India has granted initial regulatory approval to two proposed airlines, Al Hind Air and FlyExpress, in a move aimed at widening competition in the country’s rapidly expanding aviation sector.
Civil Aviation Minister Ram Mohan Naidu said the civil aviation ministry issued no-objection certificates (NOCs) to both carriers this week, confirming the decision in a post on X on Tuesday.
Fresh Approvals Amid Monopoly Concerns
The clearances come at a sensitive moment for Indian aviation. Earlier this month, IndiGo cancelled thousands of flights, triggering widespread disruption and renewed scrutiny of its dominant position in the market. The budget carrier controls about 65 per cent of domestic air traffic, while the Air India Group accounts for roughly 27 per cent, according to a Reuters report, leaving limited space for smaller operators.
The disruptions intensified debate over whether India’s aviation market has tilted too far towards a duopoly, prompting calls for more players to improve resilience and consumer choice.
What We Know About Al Hind Air And FlyExpress
Al Hind Air is being promoted by the Kerala-based Alhind Group and plans to focus initially on southern India. The airline intends to operate ATR turboprop aircraft and is in the process of securing its Air Operator Certificate, a mandatory step before launching commercial services.
According to a message on its website, Al Hind Air is preparing to enter the aviation industry as a regional commuter airline, with operations expected to begin later this year. It plans to start with a fleet of ATR 72-600 aircraft, focusing on reliable domestic connectivity.
The airline will be based at Kochi and says it is working closely with Cochin International Airport Limited to establish its operational hub.
FlyExpress, the second carrier to receive an NOC, has indicated that it is gearing up to launch operations soon. However, details of its fleet and route network have not yet been formally disclosed, the report said.

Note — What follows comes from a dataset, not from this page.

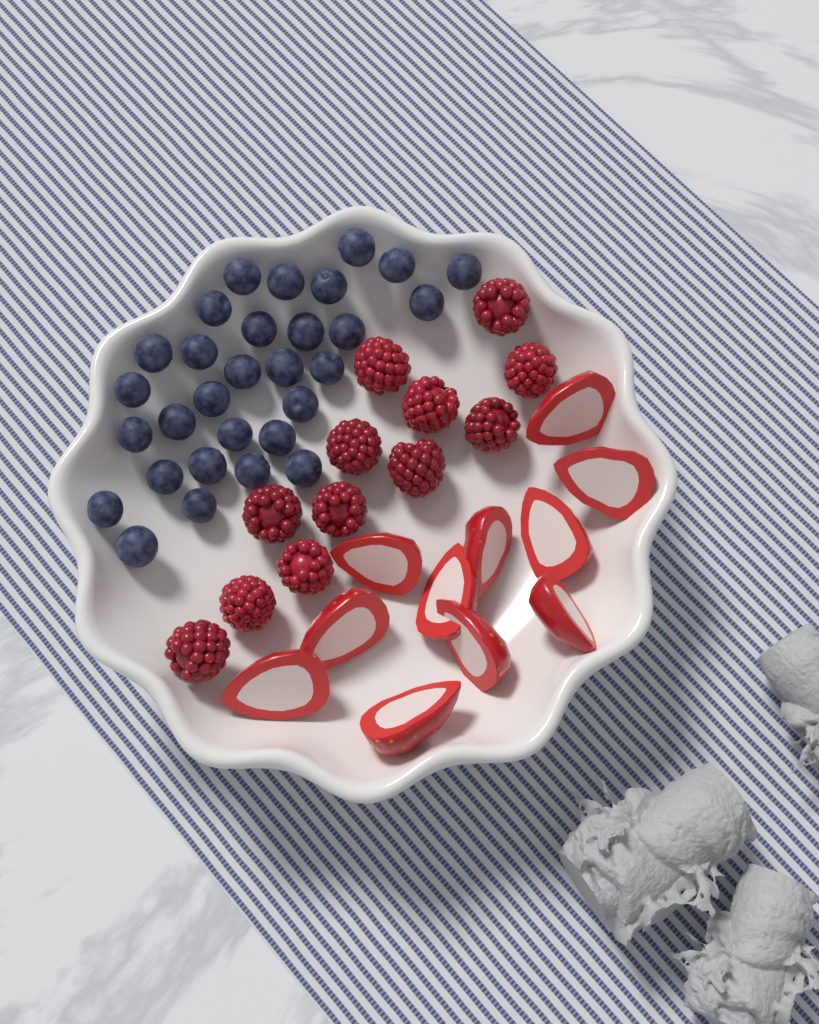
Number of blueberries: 30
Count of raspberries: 12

Naidu said he held meetings over the past week with teams from Al Hind Air, FlyExpress and Shankh Air, another proposed airline that had already received its NOC, according to an ANI report.
The minister reiterated that the government is actively encouraging new entrants, describing India as one of the world’s fastest-growing aviation markets, supported by policy reforms and initiatives such as the UDAN regional connectivity scheme.
Under UDAN, smaller carriers including Star Air, IndiaOne Air and Fly91 have expanded air links to underserved regions, highlighting the scope for further growth by new airlines, Naidu said.
Push To Broaden Aviation Sector
The push for additional players has gained urgency after the recent IndiGo disruptions were linked to crew management challenges and the rollout of new flight duty time limitation norms. Naidu said other airlines had adjusted to the revised rules, adding that the episode pointed to issues within IndiGo rather than broader regulatory shortcomings, according to ANI.
India currently has nine scheduled domestic airlines in operation. The sector, however, has also seen high-profile exits in recent years, with Jet Airways and Go First shutting down amid financial distress, according to PTI.
With Al Hind Air and FlyExpress expected to move closer to launch over the coming year, their entry is being viewed as a step towards easing concerns over market concentration and strengthening competition in India’s fast-growing domestic aviation landscape.